__Problems to solve__.
1. Which two basic elements of Pandas do the Pandas notes name?
2. In the Pandas notes, repeat word for word everything from "# Read in .xlsx" down to "df = df.reset_index(drop=True)".

__Supplied passage__.
· · · ·

Pandas is a very useful Python library for machine learning. It is also suggested in Google’s ML course.

A quick introduction to Pandas can be found here.

A complete tutorial of Pandas from Data School can be found here.

The basic elements in Pandas is DataFrame and Series.

Basic Operations

import pandas as pd
# Read in .csv file
california_housing_dataframe = pd.read_csv(
    "https://storage.googleapis.com/mledu-datasets/california_housing_train.csv", sep=",")
# Read in .xlsx file
rssi_dataframe = pd.read_excel(file_path)
# Only show the head of the table
rssi_dataframe.head()
# A quick description of the data
california_housing_dataframe.describe()
# Histogram of certain feature
california_housing_dataframe.hist('housing_median_age')
# Value counts
data['some_col'].value_counts()
# Remove rows
df[df.name != 'Tina']
# Reset index
df = df.reset_index(drop=True)
# Create a new dataframe
df = pd.DataFrame(data = some_list, columns = ['col_name'])
df = pd.DataFrame(data = some_dict)

Indexing

# Return element by index (absolute position)
some_value = california_housing_dataframe.iloc[i]['housing_median_age']
# Returen element by index (origin index)
some_value = california_housing_dataframe.loc[i]['housing_median_age']
# Check diff of consecutive rows (df.diff is not very convenient)
index_list=df.index.tolist()
for index, row in df.iterrows():
  if index==index_list[-2]:
    ## reach end and skip
    break
  this_time = row['time']
  next_time = df.loc[[index+1]]['time']
  time_diff = (next_time-this_time).astype('timedelta64[s]').iloc[0]

Datetime

# Create datetime object
place_time = pd.to_datetime('2013-12-12 10:00:00')
# Time diff
t1 = pd.to_datetime('1/1/2015 01:00')
t2 = pd.to_datetime('1/1/2015 03:30')
print pd.Timedelta(t2 - t1).seconds / 3600.0
# Get day of datetime
place_time.day
# Add new column based on two columns (use of lambda)
df['delta'] = df.apply(lambda row: pd.Timedelta(row['stop'] -row['start']) /
                       np.timedelta64(1, 's') , axis=1)
## Get seconds of the day from datetime
df['seconds_of_day'] = (df['datetime'] -
                        df['datetime'].astype('datetime64[D]'))/np.timedelta64(1,'s')

· · · ·

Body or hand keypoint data

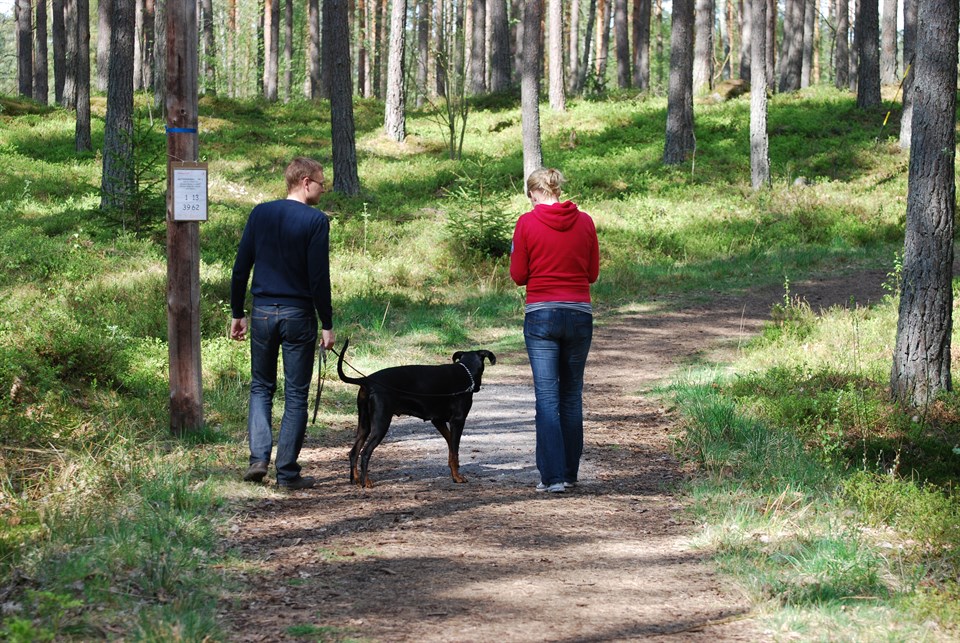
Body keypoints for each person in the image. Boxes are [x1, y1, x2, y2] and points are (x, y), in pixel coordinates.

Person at [230, 157, 336, 490]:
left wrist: (237, 312)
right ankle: (287, 473)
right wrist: (327, 322)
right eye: (321, 183)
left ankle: (258, 460)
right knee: (296, 394)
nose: (323, 189)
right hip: (298, 315)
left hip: (262, 313)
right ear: (305, 182)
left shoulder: (260, 213)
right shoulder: (316, 221)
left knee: (261, 387)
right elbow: (318, 277)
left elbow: (241, 267)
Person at [509, 168, 600, 493]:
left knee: (547, 397)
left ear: (535, 192)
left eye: (530, 196)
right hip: (579, 314)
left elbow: (518, 275)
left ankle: (553, 478)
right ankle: (570, 473)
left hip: (541, 316)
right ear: (557, 190)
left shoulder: (526, 223)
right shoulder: (585, 222)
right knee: (571, 395)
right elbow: (592, 274)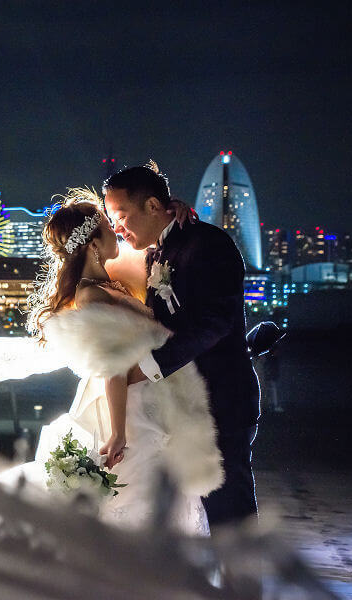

· · · ·

__Solutions for each task__.
1. DataFrame and Series.

2.
# Read in .xlsx file
rssi_dataframe = pd.read_excel(file_path)
# Only show the head of the table
rssi_dataframe.head()
# A quick description of the data
california_housing_dataframe.describe()
# Histogram of certain feature
california_housing_dataframe.hist('housing_median_age')
# Value counts
data['some_col'].value_counts()
# Remove rows
df[df.name != 'Tina']
# Reset index
df = df.reset_index(drop=True)